Ama kişi aslında ölmez. O sadece derin bir komada. Ancak bunca zaman bilincini kaybetmez ve çevresinde olup bitenlerin tamamen farkındadır. Kendisini cenazeye hazırlayan akrabalarının feryatlarını duyar, ancak güçlü bir zehir tarafından felç olduğu için hiçbir şey yapamaz. Sonunda mezara indirilip üzeri toprakla örtüldüğünde hala hayattadır ve tabutta saklanan azıcık havayı teneffüs ederek var olabilir.

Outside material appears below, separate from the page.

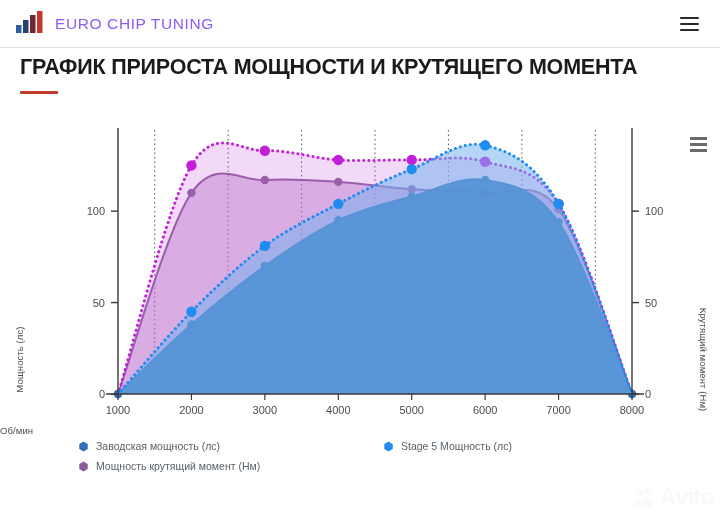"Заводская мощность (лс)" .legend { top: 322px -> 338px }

Doğru zamanda, etrafta kimse yokken şamanın yardımcıları onu mezardan çıkarır. Sonunda onu diriltmek için şifacı ona tarifi en derin sırlarda saklanan bir içki verir. Halüsinojenik bir iksir etkisi altında, dirilen öyle bir şok halindedir ki, itiraz edecek gücü yoktur ve işkencecilerinin tüm emirlerine itaatkar bir şekilde itaat eder. Kendi ölümü, gömülmesi ve gizemli dirilişinden geçtikten sonra, bu adam bir zombi olur ve genellikle gizlice köle olarak satılır. Böyle bir zombi adam, elbette, kendi köyünde aniden ortaya çıkmasının insanları ölümüne korkutabileceğini anlar ve bu nedenle genellikle uzak şeker kamışı tarlalarında yaşarlar ve kaçmaya bile çalışmazlar.

Haitili şamanların insanları zombiye dönüştürmek için kullandıkları zehir, şimdiye kadar bilinen en zehirli balıklardan biri olan köpek balığı ile son derece zehirli Datura bitkisinin ustaca bir karışımıdır.

"Baron Samdi"

Dünyanın en tuhaf dini kültlerinden biri Haiti'de yaşıyor. Bu mezhebin üyeleri kendilerini Hıristiyan olarak adlandırsalar da, bu inanca eski pagan tanrılarını da eklemişler ve böylece "vudu" adını alan yeni bir din ortaya çıkmıştır. Dini törenleri genellikle Hıristiyan ilahilerinin söylenmesiyle başlar, ancak aynı zamanda kan kurbanları ve kendinden geçmiş dansları da içerir.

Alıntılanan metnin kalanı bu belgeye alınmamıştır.